-- Required task 1 --
In the thread about walking an unweighted graph, how many steps does the poster's current backtracking method need?

*-*-*

0

I would like to find a heuristic or algorithm to solve a Travelling Sales Person-like problem with some key differences:

-The graph is unweighted. (so the cost of walking from any one vertex to a connected vertex is 1)

-I want to go through each vertex at least once, rather than exactly once.

-There are dead ends in the graph which we will have to backtrack from.

The graph would look something like this:

enter image description here

Currently, I am going along a random route, saving my history in a stack until I reach a vertex not connected to any un-travelled vertex - then I backtrack to the most recent unexplored branch and explore that. I repeat this until there are no vertices left to explore - I can walk the graph using this method in 2n steps, where n is the number of vertices. I feel there must be a better way - I would appreciate any help or pointers to materials I should research!

Lrrr
  • 4,755
  • 5
  • 41
  • 63
user3635299
  • 5
  • 1

2 Answers2

1

Your problem is actually general definition of a TSP. Your current approach can be very bigger than 2n you can go through a long path and then come back to some unvisited vertex which is connected to the first vertex of a path, which causes an arbitrary big gap between an optimum and your approach.

If you looking for a good heuristic then nearest neighbor is a good approach. First of all find shortest path between each two vertex and create a new graph G' such that weight of each edge uv is the length of a shortest path between this two vertices in G. Afterward run nearest neighbor algorithm in newly created graph.

Another approach is using Christofides algorithm. Finding a spanning tree of your graph and then create an eulerian tour based on this spanning tree. This one is always at most 3/2 x optimum, so you can use combination of this and nearest neighbor algorithm to get a good result.

By the way almost all well known TSP heuristics are applicable for your problem, best known that I know and I think you can find an implementation of that in the web is tour merging algorithm due to Cook and Seymour which is incredibly accurate but not very fast or easy to implement. (If you didn't find the implementation you can ask authors of the paper to bring an implementation).

*-*-*

-- Required task 2 --
Put the lines of the listing below, from its first line through the line containing "Dot at: (330, 142)", into a JSON list of strings. Use one string per line and leave out blank lines.

-- Data excerpts --
*-*-*

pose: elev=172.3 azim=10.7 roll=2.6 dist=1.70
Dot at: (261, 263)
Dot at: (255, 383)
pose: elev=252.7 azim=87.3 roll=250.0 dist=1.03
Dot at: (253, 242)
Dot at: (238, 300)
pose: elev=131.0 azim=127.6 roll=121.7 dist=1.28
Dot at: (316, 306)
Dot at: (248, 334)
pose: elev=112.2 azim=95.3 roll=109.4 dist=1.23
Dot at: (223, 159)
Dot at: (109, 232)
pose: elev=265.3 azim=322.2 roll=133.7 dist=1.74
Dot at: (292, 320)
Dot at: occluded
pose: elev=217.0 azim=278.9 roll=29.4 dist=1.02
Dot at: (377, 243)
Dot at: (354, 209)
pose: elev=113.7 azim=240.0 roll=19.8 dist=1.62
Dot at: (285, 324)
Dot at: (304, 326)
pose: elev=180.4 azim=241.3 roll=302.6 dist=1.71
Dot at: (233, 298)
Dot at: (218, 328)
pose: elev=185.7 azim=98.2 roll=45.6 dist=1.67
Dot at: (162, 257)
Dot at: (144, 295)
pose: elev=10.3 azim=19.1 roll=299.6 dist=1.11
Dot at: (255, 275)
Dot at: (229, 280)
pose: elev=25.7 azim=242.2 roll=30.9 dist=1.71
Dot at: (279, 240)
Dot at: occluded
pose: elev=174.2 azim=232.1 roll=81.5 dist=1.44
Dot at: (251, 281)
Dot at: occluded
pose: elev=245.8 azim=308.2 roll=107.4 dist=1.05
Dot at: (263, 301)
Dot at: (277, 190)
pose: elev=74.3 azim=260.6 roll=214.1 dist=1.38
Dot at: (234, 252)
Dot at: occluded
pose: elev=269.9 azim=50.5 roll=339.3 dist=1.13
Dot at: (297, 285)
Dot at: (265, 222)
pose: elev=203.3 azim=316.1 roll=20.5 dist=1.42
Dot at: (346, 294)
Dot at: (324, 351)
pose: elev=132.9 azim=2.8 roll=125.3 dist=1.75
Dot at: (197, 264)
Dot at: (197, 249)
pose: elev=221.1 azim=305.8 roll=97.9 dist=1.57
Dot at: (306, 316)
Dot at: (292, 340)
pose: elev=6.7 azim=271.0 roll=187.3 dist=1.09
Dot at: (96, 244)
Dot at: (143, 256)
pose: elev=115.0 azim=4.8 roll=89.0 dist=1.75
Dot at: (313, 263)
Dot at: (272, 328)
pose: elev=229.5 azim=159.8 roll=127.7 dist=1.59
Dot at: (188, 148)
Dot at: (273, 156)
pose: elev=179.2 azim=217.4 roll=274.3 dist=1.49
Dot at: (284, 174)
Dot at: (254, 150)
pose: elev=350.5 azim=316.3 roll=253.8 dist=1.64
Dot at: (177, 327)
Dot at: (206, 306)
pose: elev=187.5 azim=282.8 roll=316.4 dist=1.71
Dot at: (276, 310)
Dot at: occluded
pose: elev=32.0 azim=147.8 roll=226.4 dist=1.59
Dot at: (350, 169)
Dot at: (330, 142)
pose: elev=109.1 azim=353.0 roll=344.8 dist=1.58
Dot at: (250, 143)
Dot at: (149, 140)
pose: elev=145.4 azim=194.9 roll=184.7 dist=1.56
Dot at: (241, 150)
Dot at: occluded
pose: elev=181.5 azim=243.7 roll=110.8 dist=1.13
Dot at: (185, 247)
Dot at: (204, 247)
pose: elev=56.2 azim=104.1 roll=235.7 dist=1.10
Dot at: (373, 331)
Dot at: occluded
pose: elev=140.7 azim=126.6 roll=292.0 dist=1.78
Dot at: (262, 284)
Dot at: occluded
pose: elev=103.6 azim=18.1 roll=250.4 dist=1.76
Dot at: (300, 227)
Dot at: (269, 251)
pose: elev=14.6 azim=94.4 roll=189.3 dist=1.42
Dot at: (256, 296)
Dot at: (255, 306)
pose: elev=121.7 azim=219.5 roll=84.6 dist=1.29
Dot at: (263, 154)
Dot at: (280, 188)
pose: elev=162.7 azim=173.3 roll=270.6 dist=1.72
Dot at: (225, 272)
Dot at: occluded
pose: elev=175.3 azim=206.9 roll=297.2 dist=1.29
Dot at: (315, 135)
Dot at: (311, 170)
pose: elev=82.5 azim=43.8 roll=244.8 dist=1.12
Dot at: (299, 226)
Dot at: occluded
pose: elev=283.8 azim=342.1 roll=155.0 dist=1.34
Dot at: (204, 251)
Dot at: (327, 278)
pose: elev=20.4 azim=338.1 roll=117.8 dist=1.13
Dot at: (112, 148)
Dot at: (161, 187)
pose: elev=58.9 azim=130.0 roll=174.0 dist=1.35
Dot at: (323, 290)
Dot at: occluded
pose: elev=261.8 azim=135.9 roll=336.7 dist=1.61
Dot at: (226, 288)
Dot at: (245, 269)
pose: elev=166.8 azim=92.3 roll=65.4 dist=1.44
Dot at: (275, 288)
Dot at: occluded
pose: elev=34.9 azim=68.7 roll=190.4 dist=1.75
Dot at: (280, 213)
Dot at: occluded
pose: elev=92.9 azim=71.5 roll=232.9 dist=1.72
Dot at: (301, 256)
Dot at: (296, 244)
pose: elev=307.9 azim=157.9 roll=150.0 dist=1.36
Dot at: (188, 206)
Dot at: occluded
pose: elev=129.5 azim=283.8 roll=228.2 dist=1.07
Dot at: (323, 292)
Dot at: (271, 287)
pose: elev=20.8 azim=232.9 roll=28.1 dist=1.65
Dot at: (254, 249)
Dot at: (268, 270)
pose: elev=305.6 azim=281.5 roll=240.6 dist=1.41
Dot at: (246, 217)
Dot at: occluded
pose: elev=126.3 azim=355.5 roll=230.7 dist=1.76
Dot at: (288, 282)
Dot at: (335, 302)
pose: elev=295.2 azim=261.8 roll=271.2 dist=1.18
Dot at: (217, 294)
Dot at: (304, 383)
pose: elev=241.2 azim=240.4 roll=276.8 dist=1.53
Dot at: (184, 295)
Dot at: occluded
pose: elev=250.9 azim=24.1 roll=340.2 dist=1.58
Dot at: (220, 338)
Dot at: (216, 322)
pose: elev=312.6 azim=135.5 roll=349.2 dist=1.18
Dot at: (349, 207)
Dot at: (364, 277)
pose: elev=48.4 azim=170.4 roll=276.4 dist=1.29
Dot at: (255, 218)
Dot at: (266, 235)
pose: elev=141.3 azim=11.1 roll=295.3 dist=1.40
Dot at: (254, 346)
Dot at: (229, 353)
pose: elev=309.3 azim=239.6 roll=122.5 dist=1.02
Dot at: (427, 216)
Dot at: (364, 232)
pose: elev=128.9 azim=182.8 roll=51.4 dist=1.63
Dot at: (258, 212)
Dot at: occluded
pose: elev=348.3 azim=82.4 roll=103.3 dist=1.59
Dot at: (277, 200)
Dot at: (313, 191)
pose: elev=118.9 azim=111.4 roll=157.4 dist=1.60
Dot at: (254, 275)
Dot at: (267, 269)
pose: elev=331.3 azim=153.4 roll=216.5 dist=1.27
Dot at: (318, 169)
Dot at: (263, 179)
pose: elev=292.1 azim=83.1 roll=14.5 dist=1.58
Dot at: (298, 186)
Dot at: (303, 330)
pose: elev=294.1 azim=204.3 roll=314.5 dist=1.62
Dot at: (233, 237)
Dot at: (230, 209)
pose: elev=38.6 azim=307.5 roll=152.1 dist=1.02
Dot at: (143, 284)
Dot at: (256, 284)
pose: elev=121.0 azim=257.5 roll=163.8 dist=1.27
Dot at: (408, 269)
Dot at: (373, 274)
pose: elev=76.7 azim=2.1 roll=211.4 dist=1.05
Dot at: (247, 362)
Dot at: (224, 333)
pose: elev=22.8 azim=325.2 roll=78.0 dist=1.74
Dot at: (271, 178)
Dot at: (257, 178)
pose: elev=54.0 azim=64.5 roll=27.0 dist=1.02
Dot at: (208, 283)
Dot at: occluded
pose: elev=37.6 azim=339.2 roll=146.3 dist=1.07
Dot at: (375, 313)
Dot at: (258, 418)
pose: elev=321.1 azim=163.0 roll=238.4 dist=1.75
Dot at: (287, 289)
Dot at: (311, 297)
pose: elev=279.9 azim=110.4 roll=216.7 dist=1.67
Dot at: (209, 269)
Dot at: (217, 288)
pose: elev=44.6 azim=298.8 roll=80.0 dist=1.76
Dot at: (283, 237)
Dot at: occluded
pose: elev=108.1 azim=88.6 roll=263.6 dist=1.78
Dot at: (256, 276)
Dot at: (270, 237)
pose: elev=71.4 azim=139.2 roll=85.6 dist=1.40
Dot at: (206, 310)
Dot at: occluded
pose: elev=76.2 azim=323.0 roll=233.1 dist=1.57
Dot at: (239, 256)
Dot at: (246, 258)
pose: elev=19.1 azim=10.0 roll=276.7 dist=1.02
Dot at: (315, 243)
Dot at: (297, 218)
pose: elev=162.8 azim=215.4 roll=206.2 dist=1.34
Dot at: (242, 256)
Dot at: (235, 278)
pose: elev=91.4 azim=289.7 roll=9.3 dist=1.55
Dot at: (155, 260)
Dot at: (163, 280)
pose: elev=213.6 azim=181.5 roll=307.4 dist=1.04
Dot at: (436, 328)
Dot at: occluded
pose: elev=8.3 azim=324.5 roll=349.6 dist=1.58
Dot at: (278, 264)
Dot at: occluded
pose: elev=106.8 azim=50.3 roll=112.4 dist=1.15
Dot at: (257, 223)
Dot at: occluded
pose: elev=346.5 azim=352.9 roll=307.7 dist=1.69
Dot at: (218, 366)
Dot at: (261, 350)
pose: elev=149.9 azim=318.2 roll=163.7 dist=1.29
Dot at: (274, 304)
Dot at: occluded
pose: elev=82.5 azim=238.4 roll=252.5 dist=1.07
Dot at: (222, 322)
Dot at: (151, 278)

*-*-*

-- Problem solution 1 --
It needs 2n steps, where n is the number of vertices.

-- Problem solution 2 --
[
  "pose: elev=172.3 azim=10.7 roll=2.6 dist=1.70",
  "Dot at: (261, 263)",
  "Dot at: (255, 383)",
  "pose: elev=252.7 azim=87.3 roll=250.0 dist=1.03",
  "Dot at: (253, 242)",
  "Dot at: (238, 300)",
  "pose: elev=131.0 azim=127.6 roll=121.7 dist=1.28",
  "Dot at: (316, 306)",
  "Dot at: (248, 334)",
  "pose: elev=112.2 azim=95.3 roll=109.4 dist=1.23",
  "Dot at: (223, 159)",
  "Dot at: (109, 232)",
  "pose: elev=265.3 azim=322.2 roll=133.7 dist=1.74",
  "Dot at: (292, 320)",
  "Dot at: occluded",
  "pose: elev=217.0 azim=278.9 roll=29.4 dist=1.02",
  "Dot at: (377, 243)",
  "Dot at: (354, 209)",
  "pose: elev=113.7 azim=240.0 roll=19.8 dist=1.62",
  "Dot at: (285, 324)",
  "Dot at: (304, 326)",
  "pose: elev=180.4 azim=241.3 roll=302.6 dist=1.71",
  "Dot at: (233, 298)",
  "Dot at: (218, 328)",
  "pose: elev=185.7 azim=98.2 roll=45.6 dist=1.67",
  "Dot at: (162, 257)",
  "Dot at: (144, 295)",
  "pose: elev=10.3 azim=19.1 roll=299.6 dist=1.11",
  "Dot at: (255, 275)",
  "Dot at: (229, 280)",
  "pose: elev=25.7 azim=242.2 roll=30.9 dist=1.71",
  "Dot at: (279, 240)",
  "Dot at: occluded",
  "pose: elev=174.2 azim=232.1 roll=81.5 dist=1.44",
  "Dot at: (251, 281)",
  "Dot at: occluded",
  "pose: elev=245.8 azim=308.2 roll=107.4 dist=1.05",
  "Dot at: (263, 301)",
  "Dot at: (277, 190)",
  "pose: elev=74.3 azim=260.6 roll=214.1 dist=1.38",
  "Dot at: (234, 252)",
  "Dot at: occluded",
  "pose: elev=269.9 azim=50.5 roll=339.3 dist=1.13",
  "Dot at: (297, 285)",
  "Dot at: (265, 222)",
  "pose: elev=203.3 azim=316.1 roll=20.5 dist=1.42",
  "Dot at: (346, 294)",
  "Dot at: (324, 351)",
  "pose: elev=132.9 azim=2.8 roll=125.3 dist=1.75",
  "Dot at: (197, 264)",
  "Dot at: (197, 249)",
  "pose: elev=221.1 azim=305.8 roll=97.9 dist=1.57",
  "Dot at: (306, 316)",
  "Dot at: (292, 340)",
  "pose: elev=6.7 azim=271.0 roll=187.3 dist=1.09",
  "Dot at: (96, 244)",
  "Dot at: (143, 256)",
  "pose: elev=115.0 azim=4.8 roll=89.0 dist=1.75",
  "Dot at: (313, 263)",
  "Dot at: (272, 328)",
  "pose: elev=229.5 azim=159.8 roll=127.7 dist=1.59",
  "Dot at: (188, 148)",
  "Dot at: (273, 156)",
  "pose: elev=179.2 azim=217.4 roll=274.3 dist=1.49",
  "Dot at: (284, 174)",
  "Dot at: (254, 150)",
  "pose: elev=350.5 azim=316.3 roll=253.8 dist=1.64",
  "Dot at: (177, 327)",
  "Dot at: (206, 306)",
  "pose: elev=187.5 azim=282.8 roll=316.4 dist=1.71",
  "Dot at: (276, 310)",
  "Dot at: occluded",
  "pose: elev=32.0 azim=147.8 roll=226.4 dist=1.59",
  "Dot at: (350, 169)",
  "Dot at: (330, 142)"
]